====== INFORMATION SHOWN

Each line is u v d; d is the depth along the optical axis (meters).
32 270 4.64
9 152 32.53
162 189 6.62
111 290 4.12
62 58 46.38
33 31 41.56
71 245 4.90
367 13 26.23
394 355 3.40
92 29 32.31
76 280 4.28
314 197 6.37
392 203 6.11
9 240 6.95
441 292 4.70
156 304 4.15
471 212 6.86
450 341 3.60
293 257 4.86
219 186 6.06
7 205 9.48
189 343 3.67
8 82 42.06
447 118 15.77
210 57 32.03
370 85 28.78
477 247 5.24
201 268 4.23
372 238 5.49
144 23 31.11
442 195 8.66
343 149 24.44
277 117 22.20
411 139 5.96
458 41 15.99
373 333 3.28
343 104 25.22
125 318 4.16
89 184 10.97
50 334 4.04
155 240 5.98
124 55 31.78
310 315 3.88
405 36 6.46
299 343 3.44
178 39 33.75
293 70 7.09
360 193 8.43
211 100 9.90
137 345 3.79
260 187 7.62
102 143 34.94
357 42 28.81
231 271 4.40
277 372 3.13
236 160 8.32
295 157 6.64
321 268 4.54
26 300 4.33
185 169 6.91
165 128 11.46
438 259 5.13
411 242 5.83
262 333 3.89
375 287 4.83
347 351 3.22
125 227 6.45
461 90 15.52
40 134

============

#### TASK INSTRUCTIONS:
An exact copy of all the entries is what's needed; write it out.

#### OUTPUT FOR THIS EXERCISE:
Each line is u v d; d is the depth along the optical axis (meters).
32 270 4.64
9 152 32.53
162 189 6.62
111 290 4.12
62 58 46.38
33 31 41.56
71 245 4.90
367 13 26.23
394 355 3.40
92 29 32.31
76 280 4.28
314 197 6.37
392 203 6.11
9 240 6.95
441 292 4.70
156 304 4.15
471 212 6.86
450 341 3.60
293 257 4.86
219 186 6.06
7 205 9.48
189 343 3.67
8 82 42.06
447 118 15.77
210 57 32.03
370 85 28.78
477 247 5.24
201 268 4.23
372 238 5.49
144 23 31.11
442 195 8.66
343 149 24.44
277 117 22.20
411 139 5.96
458 41 15.99
373 333 3.28
343 104 25.22
125 318 4.16
89 184 10.97
50 334 4.04
155 240 5.98
124 55 31.78
310 315 3.88
405 36 6.46
299 343 3.44
178 39 33.75
293 70 7.09
360 193 8.43
211 100 9.90
137 345 3.79
260 187 7.62
102 143 34.94
357 42 28.81
231 271 4.40
277 372 3.13
236 160 8.32
295 157 6.64
321 268 4.54
26 300 4.33
185 169 6.91
165 128 11.46
438 259 5.13
411 242 5.83
262 333 3.89
375 287 4.83
347 351 3.22
125 227 6.45
461 90 15.52
40 134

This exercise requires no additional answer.